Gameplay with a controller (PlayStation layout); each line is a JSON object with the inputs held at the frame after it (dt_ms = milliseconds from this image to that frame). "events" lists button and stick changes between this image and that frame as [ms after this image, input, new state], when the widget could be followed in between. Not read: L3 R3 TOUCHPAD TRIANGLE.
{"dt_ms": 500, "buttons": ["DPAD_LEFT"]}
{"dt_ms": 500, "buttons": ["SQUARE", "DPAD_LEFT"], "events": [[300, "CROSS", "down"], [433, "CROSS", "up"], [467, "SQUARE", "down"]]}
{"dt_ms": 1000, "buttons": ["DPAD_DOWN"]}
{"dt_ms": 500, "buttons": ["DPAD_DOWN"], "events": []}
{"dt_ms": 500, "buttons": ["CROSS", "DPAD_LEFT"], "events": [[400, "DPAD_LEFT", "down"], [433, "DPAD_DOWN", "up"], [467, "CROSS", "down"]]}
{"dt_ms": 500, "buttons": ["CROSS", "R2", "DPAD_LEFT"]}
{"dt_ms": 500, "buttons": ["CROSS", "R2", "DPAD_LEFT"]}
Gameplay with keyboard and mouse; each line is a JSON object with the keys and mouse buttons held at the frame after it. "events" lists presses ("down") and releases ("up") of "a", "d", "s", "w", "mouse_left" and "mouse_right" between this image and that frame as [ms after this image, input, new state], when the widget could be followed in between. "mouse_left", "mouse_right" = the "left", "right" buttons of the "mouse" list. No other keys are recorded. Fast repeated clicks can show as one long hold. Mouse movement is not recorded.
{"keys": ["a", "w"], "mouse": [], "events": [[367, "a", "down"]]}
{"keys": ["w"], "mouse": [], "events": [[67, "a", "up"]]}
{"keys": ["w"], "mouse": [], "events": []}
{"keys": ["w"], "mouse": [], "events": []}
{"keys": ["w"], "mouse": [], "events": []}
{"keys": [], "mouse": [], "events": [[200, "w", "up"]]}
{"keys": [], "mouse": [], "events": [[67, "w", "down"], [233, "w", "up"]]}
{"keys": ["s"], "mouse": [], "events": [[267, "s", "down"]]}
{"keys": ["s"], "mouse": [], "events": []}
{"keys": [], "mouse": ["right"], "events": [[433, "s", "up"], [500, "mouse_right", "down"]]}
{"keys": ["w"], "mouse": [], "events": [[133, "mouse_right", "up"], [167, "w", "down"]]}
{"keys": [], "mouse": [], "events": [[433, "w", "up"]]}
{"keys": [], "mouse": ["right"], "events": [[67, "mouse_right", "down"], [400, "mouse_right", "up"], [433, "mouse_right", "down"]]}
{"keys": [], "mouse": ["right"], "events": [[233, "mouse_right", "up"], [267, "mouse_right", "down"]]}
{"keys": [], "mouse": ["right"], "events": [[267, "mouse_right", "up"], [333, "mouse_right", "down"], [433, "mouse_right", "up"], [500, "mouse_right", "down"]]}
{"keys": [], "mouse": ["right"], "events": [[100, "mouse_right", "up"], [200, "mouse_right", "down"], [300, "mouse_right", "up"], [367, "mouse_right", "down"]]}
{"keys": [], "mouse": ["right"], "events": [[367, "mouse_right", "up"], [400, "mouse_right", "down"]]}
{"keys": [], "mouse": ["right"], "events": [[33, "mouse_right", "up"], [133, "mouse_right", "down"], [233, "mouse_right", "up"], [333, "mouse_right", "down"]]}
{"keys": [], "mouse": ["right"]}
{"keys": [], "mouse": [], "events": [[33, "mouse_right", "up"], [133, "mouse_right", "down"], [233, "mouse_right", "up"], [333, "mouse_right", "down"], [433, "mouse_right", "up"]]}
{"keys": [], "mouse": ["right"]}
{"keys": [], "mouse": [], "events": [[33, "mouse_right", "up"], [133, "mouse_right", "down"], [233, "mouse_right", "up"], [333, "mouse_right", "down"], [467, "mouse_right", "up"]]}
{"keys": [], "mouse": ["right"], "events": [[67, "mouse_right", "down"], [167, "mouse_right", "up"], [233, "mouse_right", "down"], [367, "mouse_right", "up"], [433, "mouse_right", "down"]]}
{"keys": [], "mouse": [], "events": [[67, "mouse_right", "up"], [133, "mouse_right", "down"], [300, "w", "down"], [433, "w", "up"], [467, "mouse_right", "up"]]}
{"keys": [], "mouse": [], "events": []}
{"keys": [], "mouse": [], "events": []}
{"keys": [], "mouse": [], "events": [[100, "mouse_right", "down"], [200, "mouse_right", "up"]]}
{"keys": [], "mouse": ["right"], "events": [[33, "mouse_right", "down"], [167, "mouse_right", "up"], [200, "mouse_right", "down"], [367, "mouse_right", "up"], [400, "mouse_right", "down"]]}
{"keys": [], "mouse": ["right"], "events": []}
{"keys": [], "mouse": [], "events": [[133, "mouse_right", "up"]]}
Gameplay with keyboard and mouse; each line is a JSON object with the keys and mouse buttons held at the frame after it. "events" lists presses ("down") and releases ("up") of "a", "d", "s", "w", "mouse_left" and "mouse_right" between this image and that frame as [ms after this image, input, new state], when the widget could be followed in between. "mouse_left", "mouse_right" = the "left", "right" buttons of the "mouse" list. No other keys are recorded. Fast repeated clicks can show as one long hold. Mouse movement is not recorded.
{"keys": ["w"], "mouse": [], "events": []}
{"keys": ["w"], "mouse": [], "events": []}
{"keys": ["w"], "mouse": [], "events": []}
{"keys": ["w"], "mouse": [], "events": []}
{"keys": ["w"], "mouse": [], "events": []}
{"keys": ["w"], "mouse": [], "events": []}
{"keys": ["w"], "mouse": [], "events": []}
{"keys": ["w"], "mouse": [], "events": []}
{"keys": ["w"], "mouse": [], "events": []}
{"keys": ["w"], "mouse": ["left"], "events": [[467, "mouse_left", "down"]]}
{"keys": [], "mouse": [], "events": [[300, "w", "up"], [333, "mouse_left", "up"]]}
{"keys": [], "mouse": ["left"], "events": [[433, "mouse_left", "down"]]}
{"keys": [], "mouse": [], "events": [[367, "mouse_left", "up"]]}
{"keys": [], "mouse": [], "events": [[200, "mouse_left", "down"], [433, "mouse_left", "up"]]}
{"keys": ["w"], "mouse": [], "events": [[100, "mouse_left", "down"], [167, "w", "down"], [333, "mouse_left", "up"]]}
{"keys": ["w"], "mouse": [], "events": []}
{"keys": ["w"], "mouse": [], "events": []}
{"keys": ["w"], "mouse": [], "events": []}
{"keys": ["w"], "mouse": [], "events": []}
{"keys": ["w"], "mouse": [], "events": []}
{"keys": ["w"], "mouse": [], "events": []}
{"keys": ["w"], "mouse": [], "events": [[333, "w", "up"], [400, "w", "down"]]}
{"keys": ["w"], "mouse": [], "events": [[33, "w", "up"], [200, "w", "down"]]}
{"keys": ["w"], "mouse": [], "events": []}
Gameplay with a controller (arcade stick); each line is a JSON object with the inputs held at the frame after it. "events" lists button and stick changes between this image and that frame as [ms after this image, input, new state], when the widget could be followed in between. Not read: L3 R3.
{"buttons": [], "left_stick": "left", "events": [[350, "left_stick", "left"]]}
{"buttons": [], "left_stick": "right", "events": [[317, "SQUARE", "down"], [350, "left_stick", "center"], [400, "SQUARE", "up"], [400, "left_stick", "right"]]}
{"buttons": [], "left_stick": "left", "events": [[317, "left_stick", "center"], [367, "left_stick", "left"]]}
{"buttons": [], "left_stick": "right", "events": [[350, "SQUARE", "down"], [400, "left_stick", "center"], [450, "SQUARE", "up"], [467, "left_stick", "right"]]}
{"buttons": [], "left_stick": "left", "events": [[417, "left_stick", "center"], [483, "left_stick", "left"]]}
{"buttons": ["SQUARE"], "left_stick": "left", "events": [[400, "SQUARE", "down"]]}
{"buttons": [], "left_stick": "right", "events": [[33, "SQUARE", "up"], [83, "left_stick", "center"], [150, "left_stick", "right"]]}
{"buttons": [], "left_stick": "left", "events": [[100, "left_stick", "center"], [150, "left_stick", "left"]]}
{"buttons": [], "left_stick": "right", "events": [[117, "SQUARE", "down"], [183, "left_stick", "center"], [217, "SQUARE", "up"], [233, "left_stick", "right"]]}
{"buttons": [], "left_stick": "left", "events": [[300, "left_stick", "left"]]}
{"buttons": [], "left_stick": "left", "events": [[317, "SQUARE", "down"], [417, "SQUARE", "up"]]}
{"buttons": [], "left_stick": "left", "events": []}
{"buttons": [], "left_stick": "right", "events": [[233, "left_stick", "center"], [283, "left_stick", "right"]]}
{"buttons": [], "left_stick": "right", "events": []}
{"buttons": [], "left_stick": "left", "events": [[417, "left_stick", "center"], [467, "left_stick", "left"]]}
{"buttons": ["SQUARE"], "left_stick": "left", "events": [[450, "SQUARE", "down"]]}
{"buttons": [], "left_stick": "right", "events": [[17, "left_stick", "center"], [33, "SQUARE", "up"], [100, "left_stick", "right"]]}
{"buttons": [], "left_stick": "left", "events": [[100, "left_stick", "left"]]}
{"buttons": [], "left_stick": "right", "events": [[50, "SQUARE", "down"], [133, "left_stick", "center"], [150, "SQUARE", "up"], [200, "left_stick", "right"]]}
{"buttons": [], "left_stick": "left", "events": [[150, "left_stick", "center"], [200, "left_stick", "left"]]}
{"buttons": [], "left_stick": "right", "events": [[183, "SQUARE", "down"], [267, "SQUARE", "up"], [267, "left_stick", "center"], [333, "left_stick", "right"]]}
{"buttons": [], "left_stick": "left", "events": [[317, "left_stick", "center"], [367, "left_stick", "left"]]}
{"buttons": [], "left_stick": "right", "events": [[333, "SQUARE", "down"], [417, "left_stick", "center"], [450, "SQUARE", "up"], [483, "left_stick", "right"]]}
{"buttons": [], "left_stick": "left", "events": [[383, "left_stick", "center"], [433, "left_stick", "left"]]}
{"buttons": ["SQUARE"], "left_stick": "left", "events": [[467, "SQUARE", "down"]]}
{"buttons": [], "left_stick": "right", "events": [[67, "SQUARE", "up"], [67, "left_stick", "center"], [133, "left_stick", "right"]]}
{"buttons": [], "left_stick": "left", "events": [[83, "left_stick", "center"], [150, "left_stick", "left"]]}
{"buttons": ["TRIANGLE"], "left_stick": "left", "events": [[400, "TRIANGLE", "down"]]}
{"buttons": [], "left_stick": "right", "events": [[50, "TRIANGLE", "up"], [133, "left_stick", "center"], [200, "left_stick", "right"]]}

**Task to carry out:**
Look through the records and copy every line that has the word "object".

**Response to this exercise:**
Gameplay with a controller (PlayStation layout); each line is a JSON object with the inputs held at the frame after it (dt_ms = milliseconds from this image to that frame). "events" lists button and stick changes between this image and that frame as [ms after this image, input, new state], when the widget could be followed in between. Not read: L3 R3 TOUCHPAD TRIANGLE.
Gameplay with keyboard and mouse; each line is a JSON object with the keys and mouse buttons held at the frame after it. "events" lists presses ("down") and releases ("up") of "a", "d", "s", "w", "mouse_left" and "mouse_right" between this image and that frame as [ms after this image, input, new state], when the widget could be followed in between. "mouse_left", "mouse_right" = the "left", "right" buttons of the "mouse" list. No other keys are recorded. Fast repeated clicks can show as one long hold. Mouse movement is not recorded.
Gameplay with keyboard and mouse; each line is a JSON object with the keys and mouse buttons held at the frame after it. "events" lists presses ("down") and releases ("up") of "a", "d", "s", "w", "mouse_left" and "mouse_right" between this image and that frame as [ms after this image, input, new state], when the widget could be followed in between. "mouse_left", "mouse_right" = the "left", "right" buttons of the "mouse" list. No other keys are recorded. Fast repeated clicks can show as one long hold. Mouse movement is not recorded.
Gameplay with a controller (arcade stick); each line is a JSON object with the inputs held at the frame after it. "events" lists button and stick changes between this image and that frame as [ms after this image, input, new state], when the widget could be followed in between. Not read: L3 R3.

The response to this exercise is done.